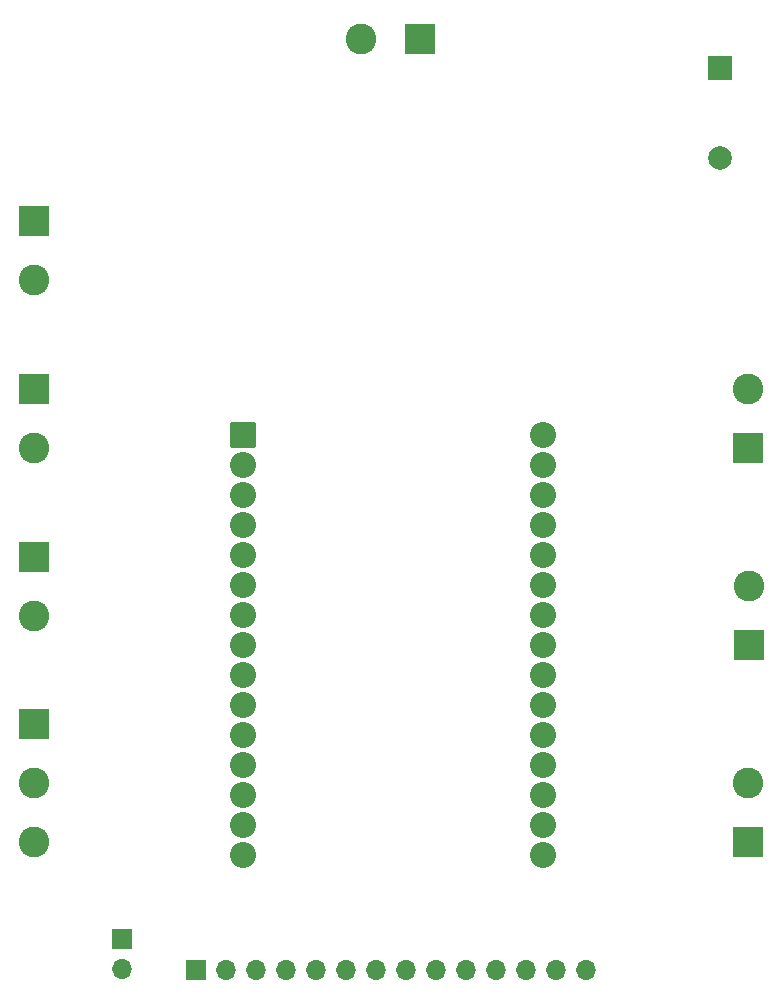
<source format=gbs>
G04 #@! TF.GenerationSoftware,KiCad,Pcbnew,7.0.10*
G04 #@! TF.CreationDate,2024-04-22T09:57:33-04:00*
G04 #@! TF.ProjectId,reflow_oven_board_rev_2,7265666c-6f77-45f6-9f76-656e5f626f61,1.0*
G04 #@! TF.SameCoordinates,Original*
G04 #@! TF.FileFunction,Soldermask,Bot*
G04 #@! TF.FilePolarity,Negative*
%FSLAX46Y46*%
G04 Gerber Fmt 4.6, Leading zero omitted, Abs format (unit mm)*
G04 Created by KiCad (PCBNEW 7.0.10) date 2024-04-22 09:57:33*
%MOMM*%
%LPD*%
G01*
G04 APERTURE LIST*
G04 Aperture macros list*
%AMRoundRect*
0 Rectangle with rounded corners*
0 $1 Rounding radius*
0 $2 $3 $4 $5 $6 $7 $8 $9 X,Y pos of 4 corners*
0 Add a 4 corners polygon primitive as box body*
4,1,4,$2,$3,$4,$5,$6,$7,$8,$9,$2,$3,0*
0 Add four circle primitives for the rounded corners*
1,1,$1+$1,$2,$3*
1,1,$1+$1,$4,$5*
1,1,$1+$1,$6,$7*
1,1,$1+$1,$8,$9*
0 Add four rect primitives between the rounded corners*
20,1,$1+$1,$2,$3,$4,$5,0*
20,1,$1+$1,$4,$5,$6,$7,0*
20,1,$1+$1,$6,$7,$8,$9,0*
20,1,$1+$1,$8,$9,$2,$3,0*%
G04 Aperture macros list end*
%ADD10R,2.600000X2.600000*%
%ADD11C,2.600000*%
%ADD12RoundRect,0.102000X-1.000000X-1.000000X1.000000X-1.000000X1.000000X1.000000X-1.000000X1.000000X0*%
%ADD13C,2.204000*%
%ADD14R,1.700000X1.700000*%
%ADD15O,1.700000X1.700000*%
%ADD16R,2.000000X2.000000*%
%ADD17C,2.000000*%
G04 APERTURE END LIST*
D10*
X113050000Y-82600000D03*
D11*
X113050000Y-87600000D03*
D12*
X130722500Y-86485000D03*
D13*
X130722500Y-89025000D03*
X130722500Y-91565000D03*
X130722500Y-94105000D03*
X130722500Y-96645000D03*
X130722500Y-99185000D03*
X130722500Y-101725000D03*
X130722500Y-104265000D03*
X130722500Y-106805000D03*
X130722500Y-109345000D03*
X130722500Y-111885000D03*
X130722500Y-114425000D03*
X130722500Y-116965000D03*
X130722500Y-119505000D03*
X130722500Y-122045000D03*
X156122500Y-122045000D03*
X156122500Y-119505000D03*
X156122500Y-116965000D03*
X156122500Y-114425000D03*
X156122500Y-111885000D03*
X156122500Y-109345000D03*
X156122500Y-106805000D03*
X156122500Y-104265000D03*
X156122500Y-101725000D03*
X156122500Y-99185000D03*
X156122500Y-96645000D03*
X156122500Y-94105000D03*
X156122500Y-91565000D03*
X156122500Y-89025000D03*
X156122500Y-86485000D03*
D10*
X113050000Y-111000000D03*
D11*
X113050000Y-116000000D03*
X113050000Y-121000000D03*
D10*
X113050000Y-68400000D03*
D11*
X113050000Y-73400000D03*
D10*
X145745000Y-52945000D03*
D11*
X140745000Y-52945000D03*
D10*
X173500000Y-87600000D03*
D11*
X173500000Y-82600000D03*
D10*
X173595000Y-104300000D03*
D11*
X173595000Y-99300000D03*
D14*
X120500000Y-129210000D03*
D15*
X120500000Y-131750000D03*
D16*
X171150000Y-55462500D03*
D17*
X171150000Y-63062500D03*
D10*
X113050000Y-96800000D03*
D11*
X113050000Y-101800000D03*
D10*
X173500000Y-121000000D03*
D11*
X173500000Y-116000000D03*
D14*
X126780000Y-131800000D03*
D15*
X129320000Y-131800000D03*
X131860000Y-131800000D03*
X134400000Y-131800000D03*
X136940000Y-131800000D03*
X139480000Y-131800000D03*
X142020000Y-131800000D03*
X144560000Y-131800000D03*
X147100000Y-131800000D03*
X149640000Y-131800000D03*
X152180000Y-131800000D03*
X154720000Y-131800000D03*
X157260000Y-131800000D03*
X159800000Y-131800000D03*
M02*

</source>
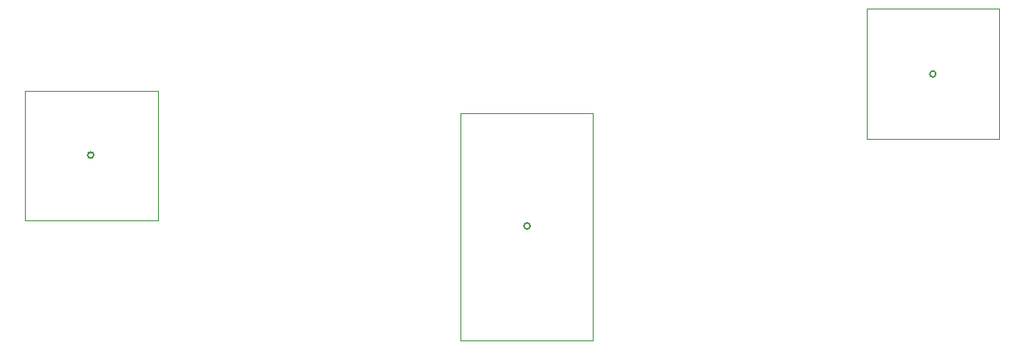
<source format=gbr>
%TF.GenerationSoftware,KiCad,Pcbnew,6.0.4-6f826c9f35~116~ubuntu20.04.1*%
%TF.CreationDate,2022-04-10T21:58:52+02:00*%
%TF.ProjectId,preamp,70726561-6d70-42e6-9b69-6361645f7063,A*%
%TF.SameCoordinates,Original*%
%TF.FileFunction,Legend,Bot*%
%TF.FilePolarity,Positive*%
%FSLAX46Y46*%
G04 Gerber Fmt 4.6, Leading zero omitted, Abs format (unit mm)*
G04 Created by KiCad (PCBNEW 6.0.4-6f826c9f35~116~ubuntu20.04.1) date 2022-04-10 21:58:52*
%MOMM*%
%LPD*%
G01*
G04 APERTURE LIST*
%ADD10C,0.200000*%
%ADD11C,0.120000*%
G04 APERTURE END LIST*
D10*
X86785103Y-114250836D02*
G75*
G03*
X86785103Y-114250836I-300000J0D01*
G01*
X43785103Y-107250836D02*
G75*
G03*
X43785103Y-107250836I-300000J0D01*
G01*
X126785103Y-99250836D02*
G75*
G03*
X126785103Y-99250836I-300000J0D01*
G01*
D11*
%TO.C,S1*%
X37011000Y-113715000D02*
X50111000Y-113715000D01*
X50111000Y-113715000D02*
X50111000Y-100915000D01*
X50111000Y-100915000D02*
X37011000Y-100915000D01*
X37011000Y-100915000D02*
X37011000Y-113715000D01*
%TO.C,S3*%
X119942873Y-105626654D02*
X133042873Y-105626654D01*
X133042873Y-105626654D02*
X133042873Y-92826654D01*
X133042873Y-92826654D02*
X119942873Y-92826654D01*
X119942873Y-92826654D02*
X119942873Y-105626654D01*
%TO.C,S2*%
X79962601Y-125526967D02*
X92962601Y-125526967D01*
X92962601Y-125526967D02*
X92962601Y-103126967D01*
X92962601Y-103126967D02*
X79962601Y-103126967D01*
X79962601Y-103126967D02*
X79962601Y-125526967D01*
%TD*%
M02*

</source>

*-*-*

*HOW TO COMPLETE THIS TASK*.
Apart from the pictures, repeat the data above exactly.

*EXERCISE RESULT*.
<source format=gbs>
G04 #@! TF.GenerationSoftware,KiCad,Pcbnew,7.0.10*
G04 #@! TF.CreationDate,2024-04-22T09:57:33-04:00*
G04 #@! TF.ProjectId,reflow_oven_board_rev_2,7265666c-6f77-45f6-9f76-656e5f626f61,1.0*
G04 #@! TF.SameCoordinates,Original*
G04 #@! TF.FileFunction,Soldermask,Bot*
G04 #@! TF.FilePolarity,Negative*
%FSLAX46Y46*%
G04 Gerber Fmt 4.6, Leading zero omitted, Abs format (unit mm)*
G04 Created by KiCad (PCBNEW 7.0.10) date 2024-04-22 09:57:33*
%MOMM*%
%LPD*%
G01*
G04 APERTURE LIST*
G04 Aperture macros list*
%AMRoundRect*
0 Rectangle with rounded corners*
0 $1 Rounding radius*
0 $2 $3 $4 $5 $6 $7 $8 $9 X,Y pos of 4 corners*
0 Add a 4 corners polygon primitive as box body*
4,1,4,$2,$3,$4,$5,$6,$7,$8,$9,$2,$3,0*
0 Add four circle primitives for the rounded corners*
1,1,$1+$1,$2,$3*
1,1,$1+$1,$4,$5*
1,1,$1+$1,$6,$7*
1,1,$1+$1,$8,$9*
0 Add four rect primitives between the rounded corners*
20,1,$1+$1,$2,$3,$4,$5,0*
20,1,$1+$1,$4,$5,$6,$7,0*
20,1,$1+$1,$6,$7,$8,$9,0*
20,1,$1+$1,$8,$9,$2,$3,0*%
G04 Aperture macros list end*
%ADD10R,2.600000X2.600000*%
%ADD11C,2.600000*%
%ADD12RoundRect,0.102000X-1.000000X-1.000000X1.000000X-1.000000X1.000000X1.000000X-1.000000X1.000000X0*%
%ADD13C,2.204000*%
%ADD14R,1.700000X1.700000*%
%ADD15O,1.700000X1.700000*%
%ADD16R,2.000000X2.000000*%
%ADD17C,2.000000*%
G04 APERTURE END LIST*
D10*
X113050000Y-82600000D03*
D11*
X113050000Y-87600000D03*
D12*
X130722500Y-86485000D03*
D13*
X130722500Y-89025000D03*
X130722500Y-91565000D03*
X130722500Y-94105000D03*
X130722500Y-96645000D03*
X130722500Y-99185000D03*
X130722500Y-101725000D03*
X130722500Y-104265000D03*
X130722500Y-106805000D03*
X130722500Y-109345000D03*
X130722500Y-111885000D03*
X130722500Y-114425000D03*
X130722500Y-116965000D03*
X130722500Y-119505000D03*
X130722500Y-122045000D03*
X156122500Y-122045000D03*
X156122500Y-119505000D03*
X156122500Y-116965000D03*
X156122500Y-114425000D03*
X156122500Y-111885000D03*
X156122500Y-109345000D03*
X156122500Y-106805000D03*
X156122500Y-104265000D03*
X156122500Y-101725000D03*
X156122500Y-99185000D03*
X156122500Y-96645000D03*
X156122500Y-94105000D03*
X156122500Y-91565000D03*
X156122500Y-89025000D03*
X156122500Y-86485000D03*
D10*
X113050000Y-111000000D03*
D11*
X113050000Y-116000000D03*
X113050000Y-121000000D03*
D10*
X113050000Y-68400000D03*
D11*
X113050000Y-73400000D03*
D10*
X145745000Y-52945000D03*
D11*
X140745000Y-52945000D03*
D10*
X173500000Y-87600000D03*
D11*
X173500000Y-82600000D03*
D10*
X173595000Y-104300000D03*
D11*
X173595000Y-99300000D03*
D14*
X120500000Y-129210000D03*
D15*
X120500000Y-131750000D03*
D16*
X171150000Y-55462500D03*
D17*
X171150000Y-63062500D03*
D10*
X113050000Y-96800000D03*
D11*
X113050000Y-101800000D03*
D10*
X173500000Y-121000000D03*
D11*
X173500000Y-116000000D03*
D14*
X126780000Y-131800000D03*
D15*
X129320000Y-131800000D03*
X131860000Y-131800000D03*
X134400000Y-131800000D03*
X136940000Y-131800000D03*
X139480000Y-131800000D03*
X142020000Y-131800000D03*
X144560000Y-131800000D03*
X147100000Y-131800000D03*
X149640000Y-131800000D03*
X152180000Y-131800000D03*
X154720000Y-131800000D03*
X157260000Y-131800000D03*
X159800000Y-131800000D03*
M02*

</source>
<source format=gbr>
%TF.GenerationSoftware,KiCad,Pcbnew,6.0.4-6f826c9f35~116~ubuntu20.04.1*%
%TF.CreationDate,2022-04-10T21:58:52+02:00*%
%TF.ProjectId,preamp,70726561-6d70-42e6-9b69-6361645f7063,A*%
%TF.SameCoordinates,Original*%
%TF.FileFunction,Legend,Bot*%
%TF.FilePolarity,Positive*%
%FSLAX46Y46*%
G04 Gerber Fmt 4.6, Leading zero omitted, Abs format (unit mm)*
G04 Created by KiCad (PCBNEW 6.0.4-6f826c9f35~116~ubuntu20.04.1) date 2022-04-10 21:58:52*
%MOMM*%
%LPD*%
G01*
G04 APERTURE LIST*
%ADD10C,0.200000*%
%ADD11C,0.120000*%
G04 APERTURE END LIST*
D10*
X86785103Y-114250836D02*
G75*
G03*
X86785103Y-114250836I-300000J0D01*
G01*
X43785103Y-107250836D02*
G75*
G03*
X43785103Y-107250836I-300000J0D01*
G01*
X126785103Y-99250836D02*
G75*
G03*
X126785103Y-99250836I-300000J0D01*
G01*
D11*
%TO.C,S1*%
X37011000Y-113715000D02*
X50111000Y-113715000D01*
X50111000Y-113715000D02*
X50111000Y-100915000D01*
X50111000Y-100915000D02*
X37011000Y-100915000D01*
X37011000Y-100915000D02*
X37011000Y-113715000D01*
%TO.C,S3*%
X119942873Y-105626654D02*
X133042873Y-105626654D01*
X133042873Y-105626654D02*
X133042873Y-92826654D01*
X133042873Y-92826654D02*
X119942873Y-92826654D01*
X119942873Y-92826654D02*
X119942873Y-105626654D01*
%TO.C,S2*%
X79962601Y-125526967D02*
X92962601Y-125526967D01*
X92962601Y-125526967D02*
X92962601Y-103126967D01*
X92962601Y-103126967D02*
X79962601Y-103126967D01*
X79962601Y-103126967D02*
X79962601Y-125526967D01*
%TD*%
M02*

</source>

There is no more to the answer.